- WHAT YOU HAVE TO DO: Each entry is to be restated word for word, with nothing omitted.

Stored records
* * * *
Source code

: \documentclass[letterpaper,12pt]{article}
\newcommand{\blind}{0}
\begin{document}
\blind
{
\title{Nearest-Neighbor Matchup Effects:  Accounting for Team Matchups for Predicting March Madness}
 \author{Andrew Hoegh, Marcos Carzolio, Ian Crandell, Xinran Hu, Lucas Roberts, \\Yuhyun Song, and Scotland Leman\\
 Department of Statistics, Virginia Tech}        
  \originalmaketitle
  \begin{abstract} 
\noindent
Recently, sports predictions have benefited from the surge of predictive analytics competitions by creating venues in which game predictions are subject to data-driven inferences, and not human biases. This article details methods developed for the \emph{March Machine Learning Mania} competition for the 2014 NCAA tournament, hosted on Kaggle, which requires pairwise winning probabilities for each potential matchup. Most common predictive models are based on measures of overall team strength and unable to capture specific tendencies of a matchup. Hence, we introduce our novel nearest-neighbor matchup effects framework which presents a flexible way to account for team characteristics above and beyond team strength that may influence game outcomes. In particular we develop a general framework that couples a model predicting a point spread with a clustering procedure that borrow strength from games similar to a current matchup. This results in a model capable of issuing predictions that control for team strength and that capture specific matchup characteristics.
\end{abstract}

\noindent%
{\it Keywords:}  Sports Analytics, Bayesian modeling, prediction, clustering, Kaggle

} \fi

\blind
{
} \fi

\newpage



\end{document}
* * * *
- EXERCISE OUTPUT:
Source code

: \documentclass[letterpaper,12pt]{article}
\newcommand{\blind}{0}
\begin{document}
\blind
{
\title{Nearest-Neighbor Matchup Effects:  Accounting for Team Matchups for Predicting March Madness}
 \author{Andrew Hoegh, Marcos Carzolio, Ian Crandell, Xinran Hu, Lucas Roberts, \\Yuhyun Song, and Scotland Leman\\
 Department of Statistics, Virginia Tech}        
  \originalmaketitle
  \begin{abstract} 
\noindent
Recently, sports predictions have benefited from the surge of predictive analytics competitions by creating venues in which game predictions are subject to data-driven inferences, and not human biases. This article details methods developed for the \emph{March Machine Learning Mania} competition for the 2014 NCAA tournament, hosted on Kaggle, which requires pairwise winning probabilities for each potential matchup. Most common predictive models are based on measures of overall team strength and unable to capture specific tendencies of a matchup. Hence, we introduce our novel nearest-neighbor matchup effects framework which presents a flexible way to account for team characteristics above and beyond team strength that may influence game outcomes. In particular we develop a general framework that couples a model predicting a point spread with a clustering procedure that borrow strength from games similar to a current matchup. This results in a model capable of issuing predictions that control for team strength and that capture specific matchup characteristics.
\end{abstract}

\noindent%
{\it Keywords:}  Sports Analytics, Bayesian modeling, prediction, clustering, Kaggle

} \fi

\blind
{
} \fi

\newpage



\end{document}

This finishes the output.